Dernek üyesi arkadaşlarımızın neredeyse tamamı üniversite yıllarında burs almış ve aileleri maddi olarak orta seviye denilebilecek kişilerdi. Burs almanın ne demek olduğunu çok iyi bildiğimiz için 20 hukuk fakültesi öğrencisine burs verme kararı aldık ve duyurularımızı yaptık. 50 civarında öğrenci başvuru yaptı. Arkadaşlarla yaptığımız değerlendirme neticesinde tek kriter olarak maddi olarak ihtiyaç sahibi olmayı belirledik. Burs için gelen öğrenci arkadaşlarımız bize referans olarak ‘kimi bulmamız gerekir’ diye sorduklarında, referans bulmalarına gerek olmadığını tek kriterimizin ‘ihtiyaç sahibi olunması’ olduğunu anlattık. Başvuru yapanların neredeyse tamamı madden sıkıntılı durumda olduğu için en çok ihtiyaç sahibi 20 kişiyi zor belirleyebildik. Veremediklerimiz bizi üzdüğü için arkadaşların teklifiyle diğer öğrencilere de bir sefere mahsus bir miktar ödemeye karar verdik. Ödediğimiz bursların tamamını üyemiz olan arkadaşlar karşıladı.

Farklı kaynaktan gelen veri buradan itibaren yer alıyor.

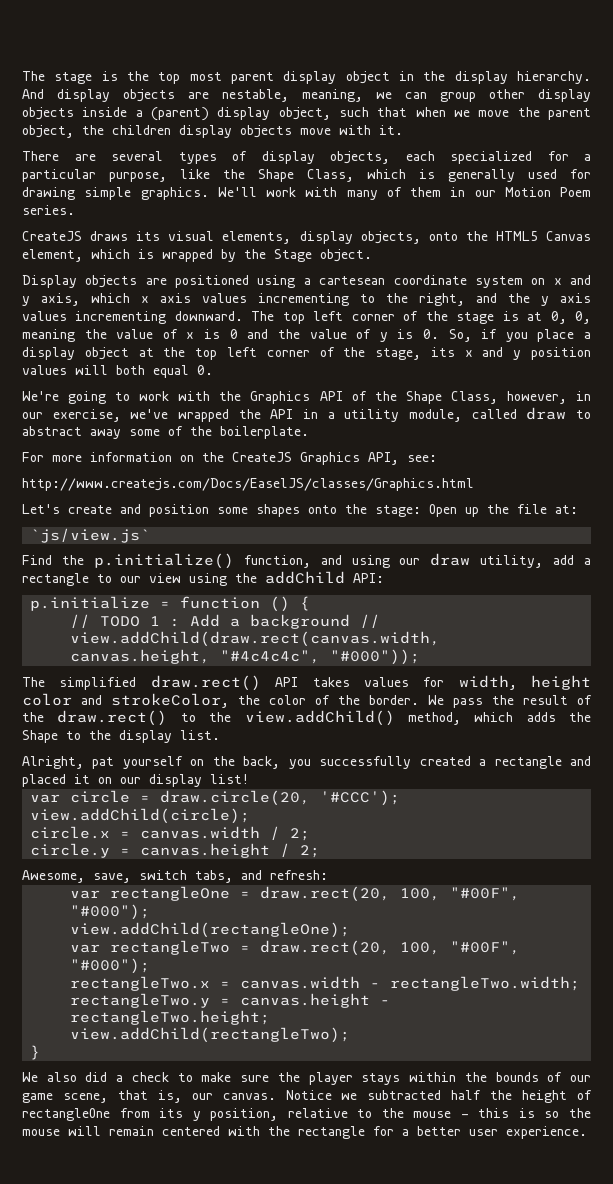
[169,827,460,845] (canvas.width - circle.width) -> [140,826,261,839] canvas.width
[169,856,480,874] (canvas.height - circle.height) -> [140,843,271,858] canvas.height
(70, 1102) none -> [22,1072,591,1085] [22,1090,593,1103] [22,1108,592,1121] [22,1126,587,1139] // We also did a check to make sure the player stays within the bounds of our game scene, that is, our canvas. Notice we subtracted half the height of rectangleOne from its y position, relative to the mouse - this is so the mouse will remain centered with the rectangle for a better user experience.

İkinci yıl biz burs vereceğimiz öğrenci sayısını artırdık ve başvuru sayısı 500’e ulaştı. Üçüncü yıl da burs vereceğimiz öğrenci sayısını 1000’e çıkarttık. Burs verdiğimiz süreçte başvuru yapan, burs alan öğrencilerin büyük kısmı şu an hâkim, savcı, avukat olarak görev yapmaktadır. Bu kişilere sorulsa, herkese kapımızın açık olduğunu ve kimsenin inancını, düşüncesini, fikrini, partisini, ırkını merak etmediğimizi ve araştırmadığımızı söyleyeceklerdir.

FAALİYETLERİMİZ ORTADA

‘Suça Uzak Topluma Yakın Gençlik Projesi’, ‘Hukukçuların Avrupa’yı ziyaret ve mesleki gelişimi projesi’, ‘Anayasa Mahkemesine Bireysel Başvuru Bilgilendirme projesi’, ‘Boşanma aşamasında olan ailelere hukuki ve psikolojik destek sağlama projesi’, ‘Fakir öğrencilere yardım projesi’ yapmaya çalıştığımız faaliyetlerden bazıları.

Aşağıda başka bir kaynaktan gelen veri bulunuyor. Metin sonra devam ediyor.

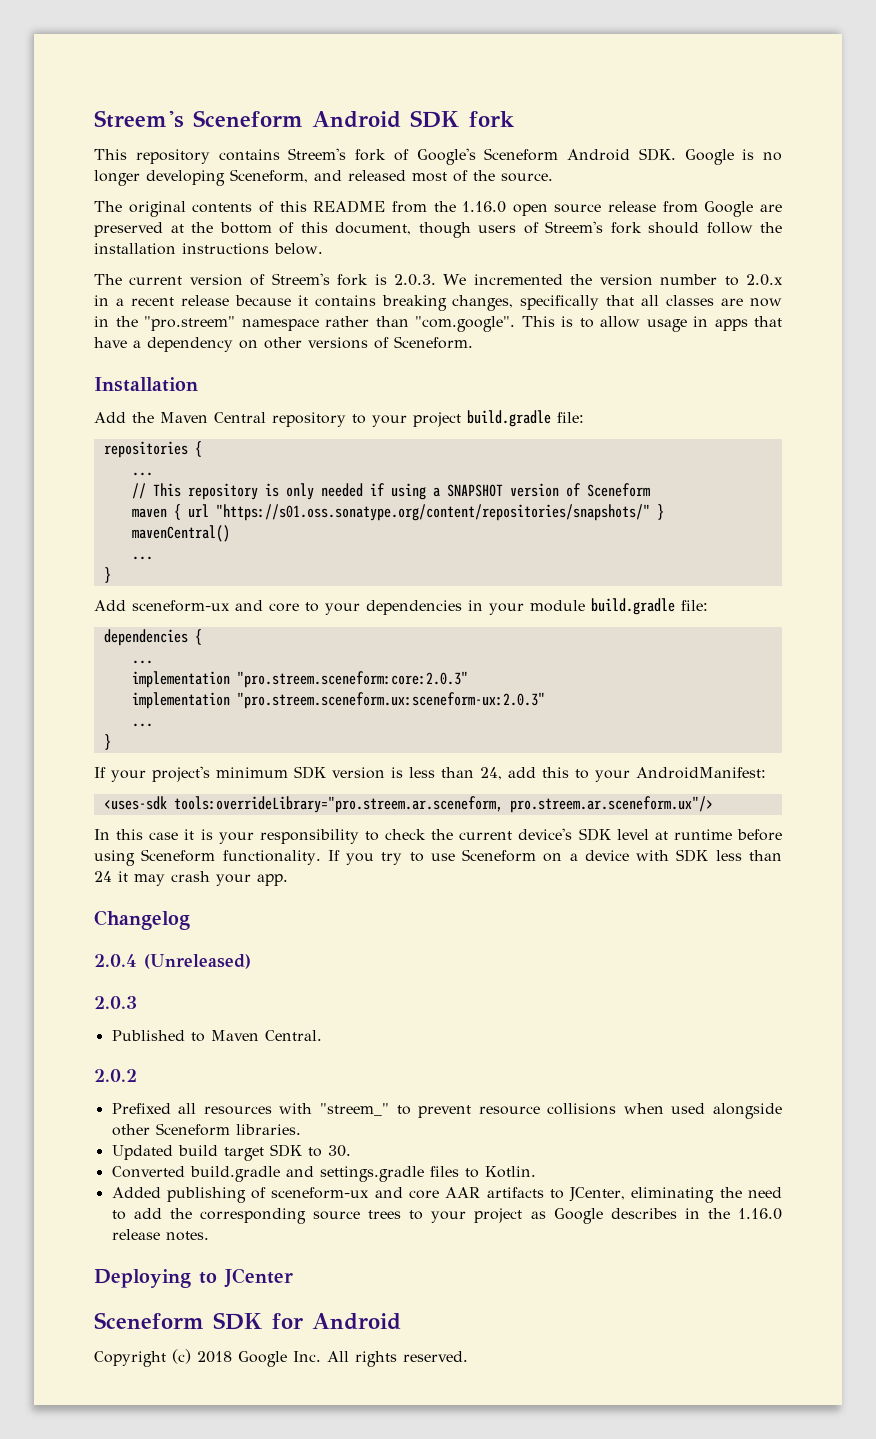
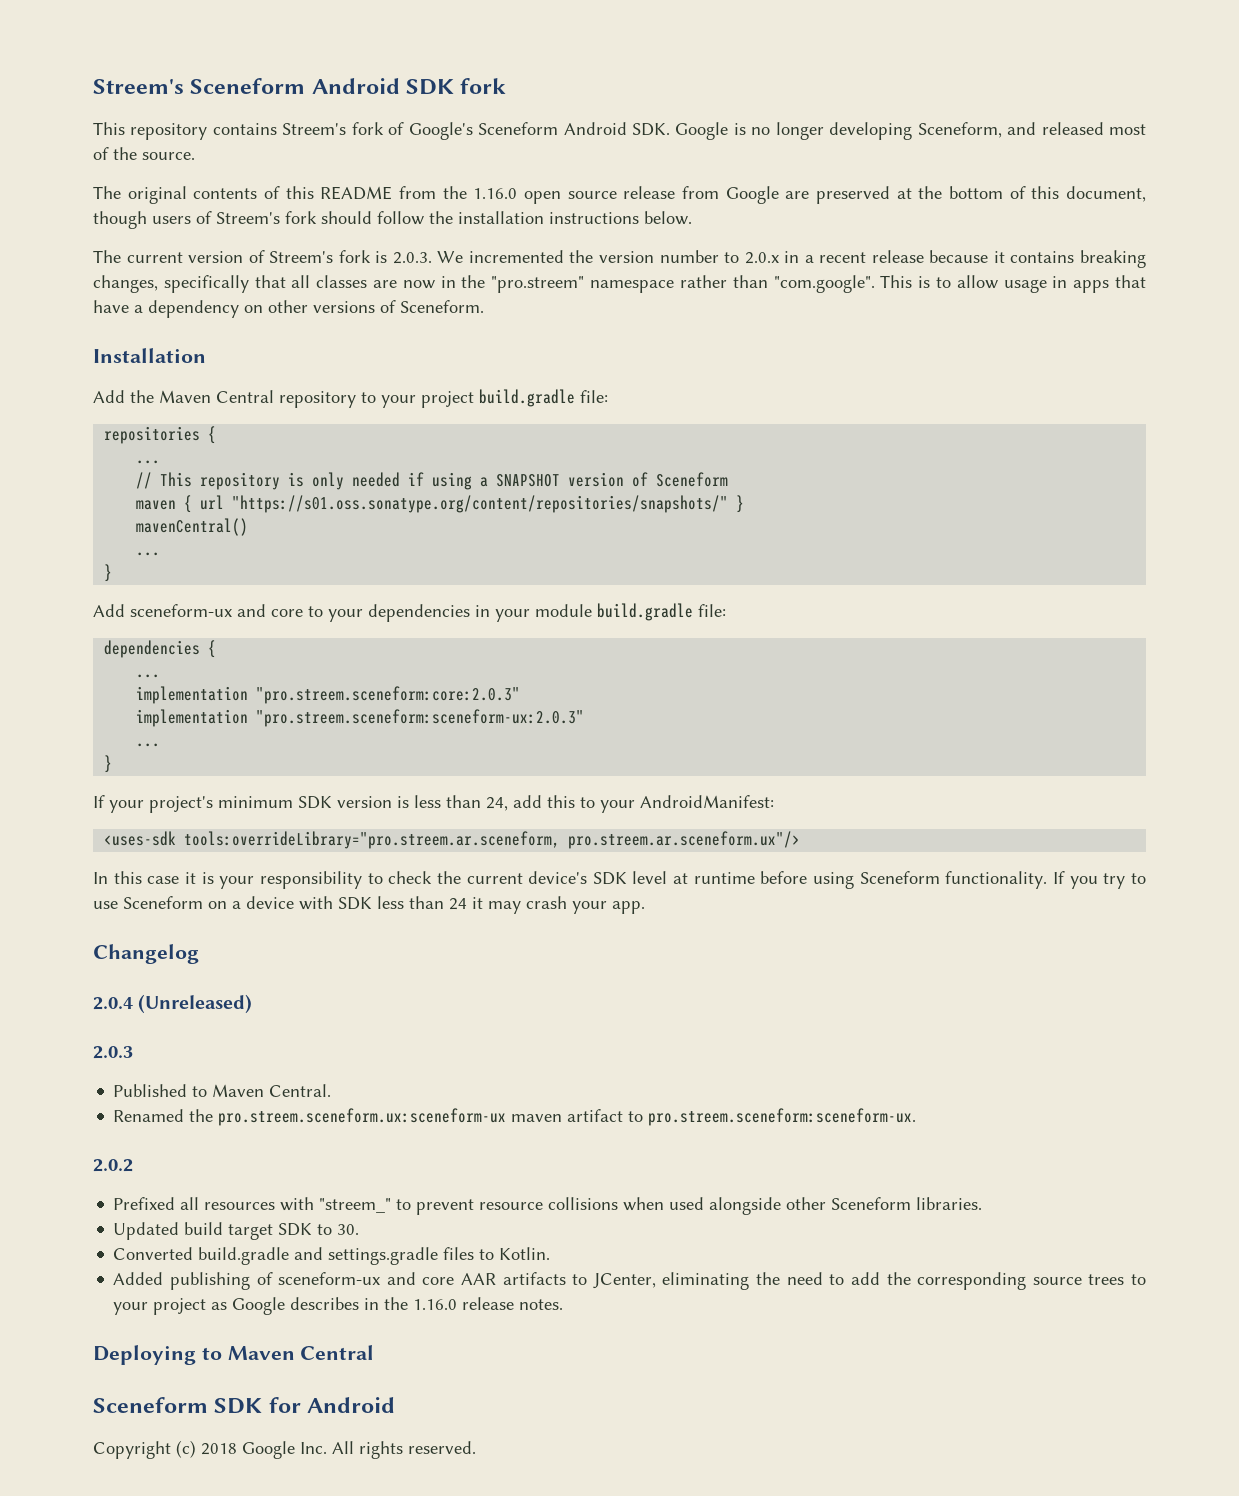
[236,692,545,709] "pro.streem.sceneform.ux:sceneform-ux:2.0.3" -> [256,709,585,727] "pro.streem.sceneform:sceneform-ux:2.0.3"
(322, 1035) none -> [113,1108,917,1126] // Renamed the pro.streem.sceneform.ux:sceneform-ux maven artifact to pro.streem.sceneform:sceneform-ux.
[224,1268,293,1288] JCenter -> [227,1345,375,1360] Maven Central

Hukukçular olarak ülkemizin insan hakları seviyesini yükseltilmesi, yasaların evrensel hukuk kriterlerine uygun olması için çalışmalar yaptık ve kamuoyu ile ve konunun muhataplarıyla çalışmalarımızı paylaştık. Meclis’te yürütülen yasa çalışmaları hakkında teklif ve değerlendirmelerimizi hazırlayarak ilgili komisyonlara ilettik.

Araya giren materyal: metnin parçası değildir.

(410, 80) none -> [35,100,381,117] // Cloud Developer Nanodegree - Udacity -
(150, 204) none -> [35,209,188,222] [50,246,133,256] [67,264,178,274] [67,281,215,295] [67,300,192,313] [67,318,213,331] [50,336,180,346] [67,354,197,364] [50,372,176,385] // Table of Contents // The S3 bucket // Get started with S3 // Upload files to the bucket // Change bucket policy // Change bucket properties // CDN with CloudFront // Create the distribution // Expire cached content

Derneğin kuruluşundan itibaren hiçbir zaman gizli ajandamız, planımız, programımız olmadı. Her şeyi herkesle konuşuyor ve makul görülen faaliyetleri yapmak için gayret sarf ediyorduk. Herkese açık olmaya çalışıyor ve yapmak istediklerimizi çevremizdeki insanlarla da paylaşıyorduk. Suç olarak değerlendirilecek hiçbir davranış içine girmediğimiz gibi derneği ilk gün hangi amaçlarla kurduysak kapatıldığı ana kadar da aynı duygu ve düşüncelerle hareket ettik.

Yaptıklarımızdan ya da yapmaya çalıştıklarımızdan dolayı kimseden takdir, teşekkür, iltifat beklemiyoruz. Ancak, yaptıklarımız gerekçe gösterilerek bize terör örgütü üyesi ya da yöneticisi de asla denilemez. Suçlunun yerine masum insanların yargılanmasına isyan ettiğimiz için suçlu ilan edildiğimizin farkındayız ve er geç asıl suçluların yargı karşısında hesap vereceğine de inanıyoruz.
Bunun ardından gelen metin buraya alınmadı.